Task item -> Leaving out the pictures, reproduce each record exactly and in full.

Record extracts ->
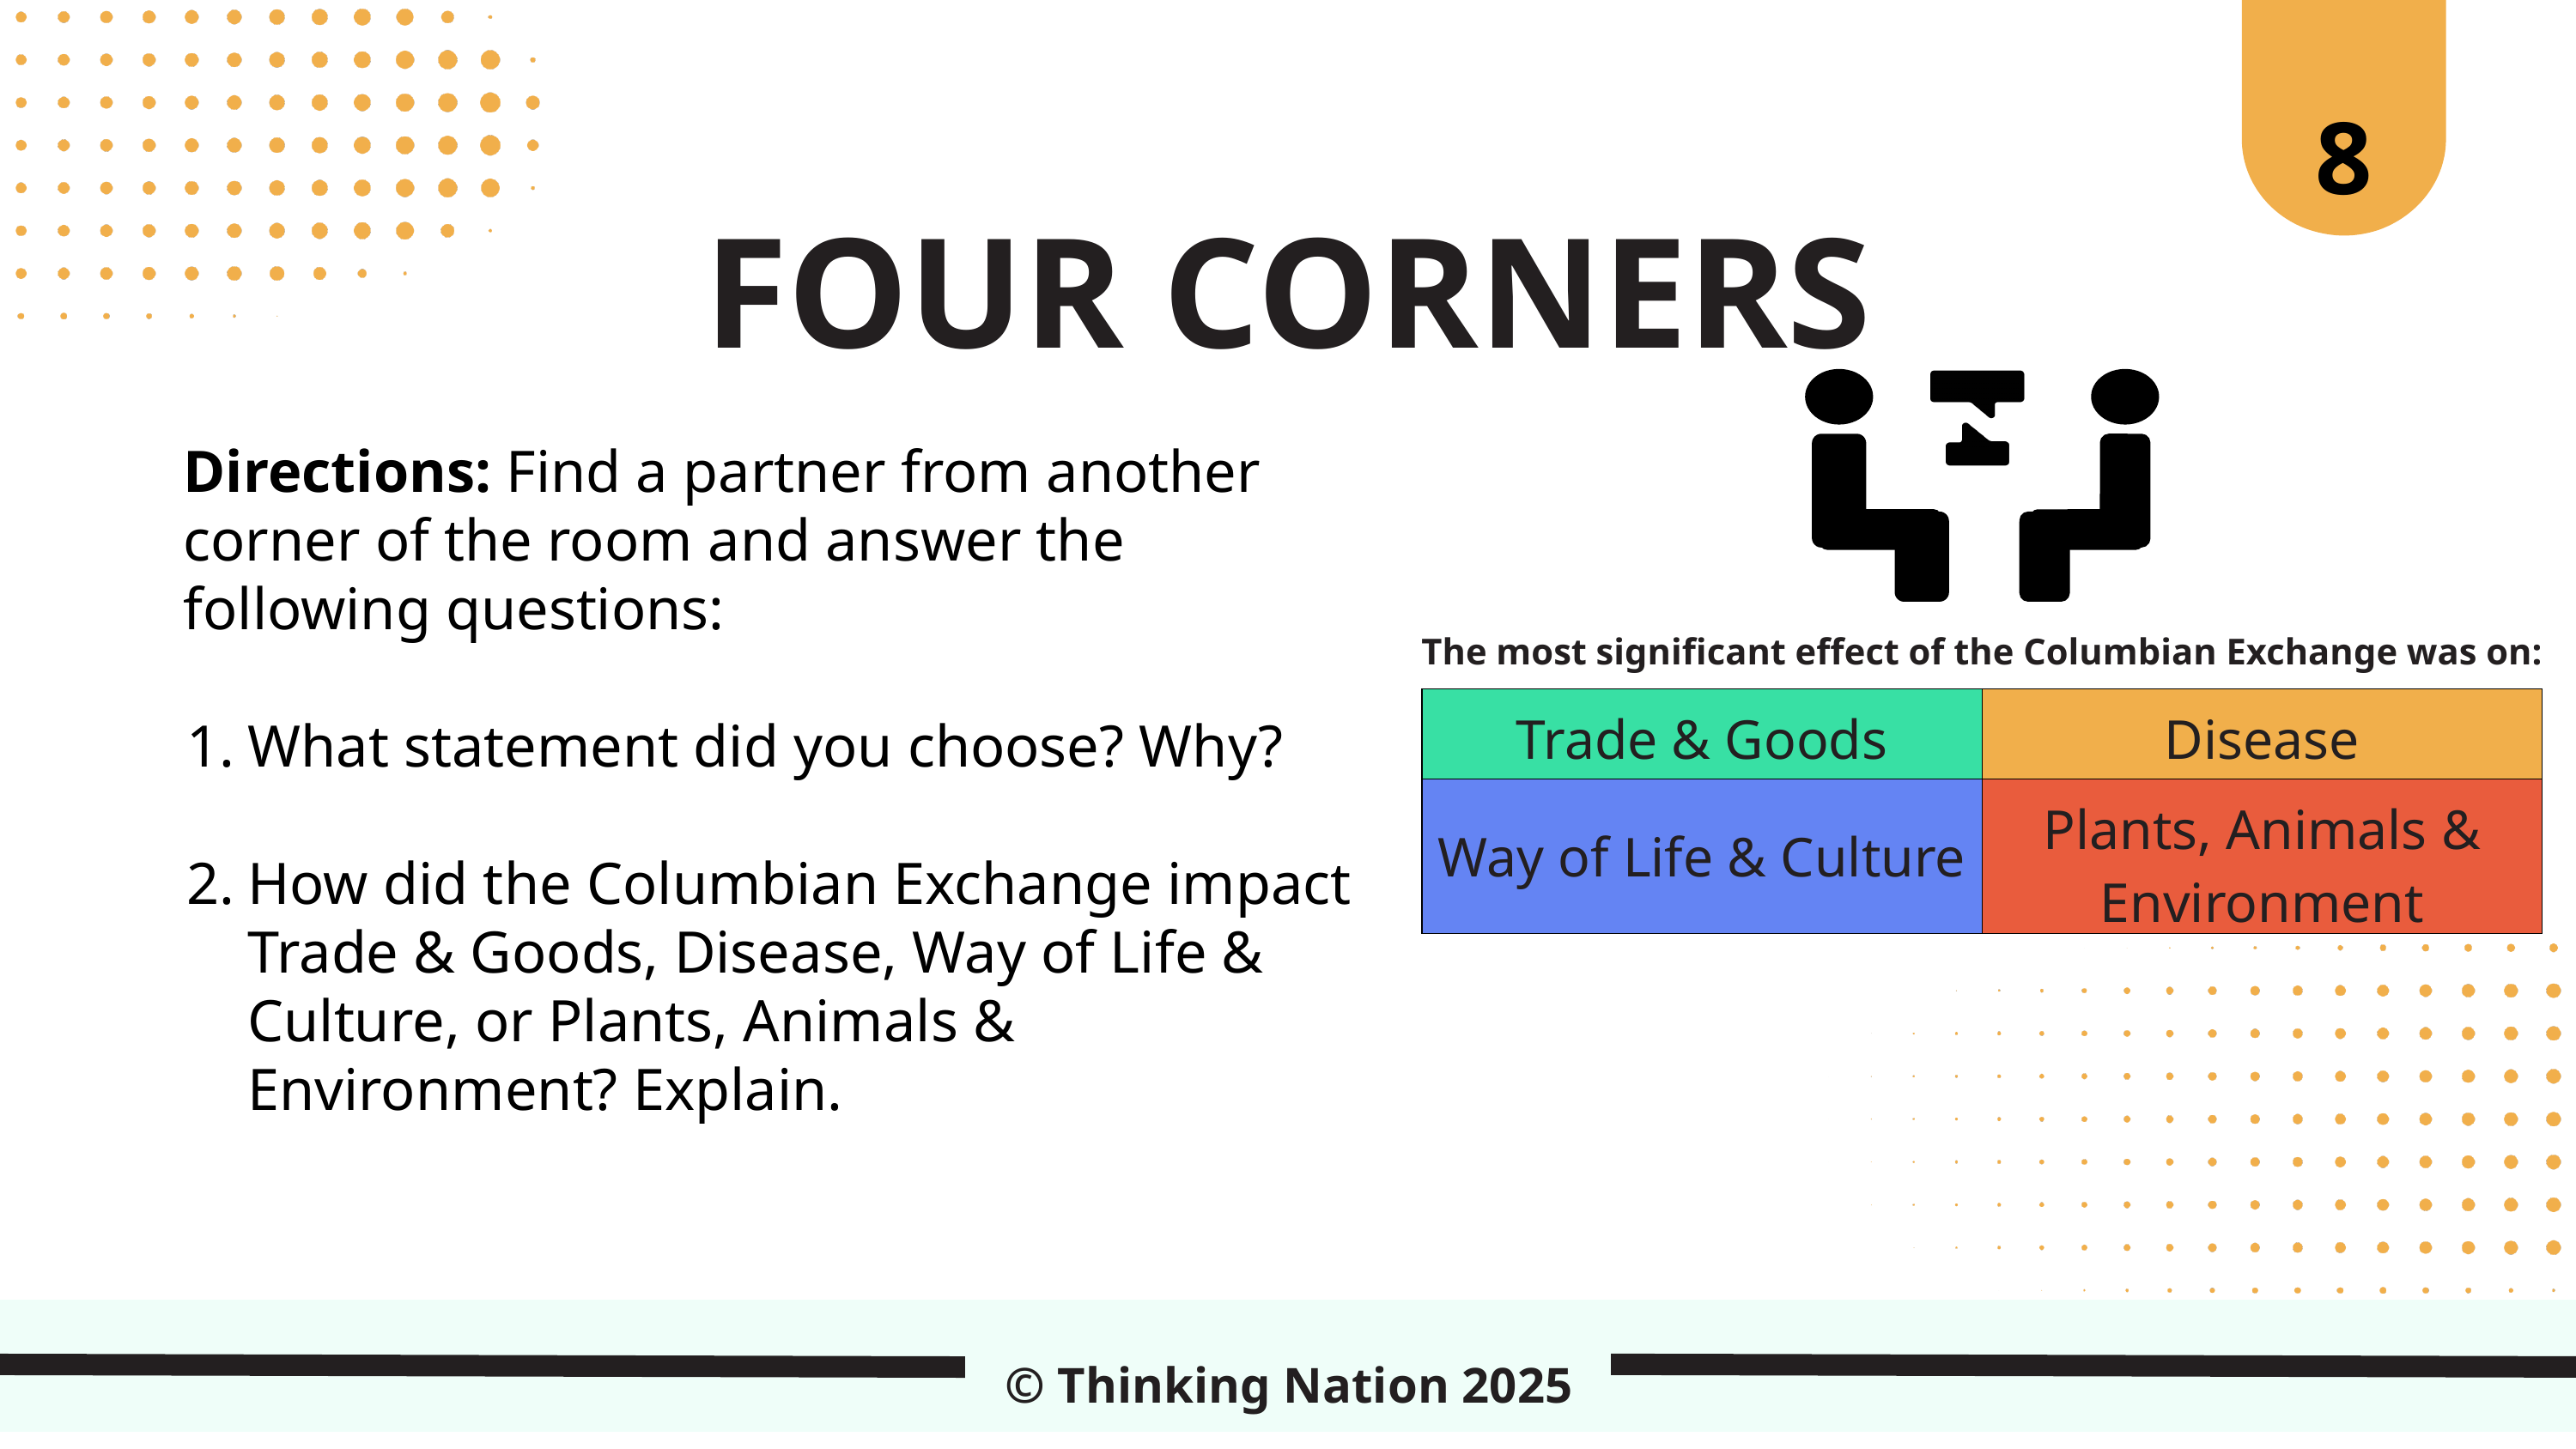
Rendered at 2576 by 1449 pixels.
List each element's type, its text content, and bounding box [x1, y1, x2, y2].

table_header Trade & Goods [1423, 689, 1982, 779]
text_box FOUR CORNERS [359, 123, 2216, 379]
table_cell Plants, Animals & Environment [1983, 779, 2542, 933]
text_box [0, 0, 540, 319]
text_box Directions: Find a partner from another corner of the room and answer the following questions: What statement did you choose? Why? How did the Columbian Exchange impact Trade & Goods, Disease, Way of Life & Culture, or Plants, Animals & Environment? Explain. [170, 421, 1386, 1235]
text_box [0, 1299, 2576, 1433]
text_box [1805, 351, 2159, 602]
text_box [1828, 943, 2576, 1294]
text_box The most significant effect of the Columbian Exchange was on: [1385, 628, 2576, 672]
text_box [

Task solution ->
Rendered at 2576 by 1449 pixels.
List each element's type, its text content, and bounding box [x1, y1, x2, y2].

table_header Trade & Goods [1423, 689, 1982, 779]
text_box FOUR CORNERS [359, 123, 2216, 379]
table_cell Plants, Animals & Environment [1983, 779, 2542, 933]
text_box [0, 0, 540, 319]
text_box Directions: Find a partner from another corner of the room and answer the following questions: What statement did you choose? Why? How did the Columbian Exchange impact Trade & Goods, Disease, Way of Life & Culture, or Plants, Animals & Environment? Explain. [170, 421, 1386, 1235]
text_box [0, 1299, 2576, 1433]
text_box [1805, 351, 2159, 602]
text_box [1828, 943, 2576, 1294]
text_box The most significant effect of the Columbian Exchange was on: [1385, 628, 2576, 672]
text_box [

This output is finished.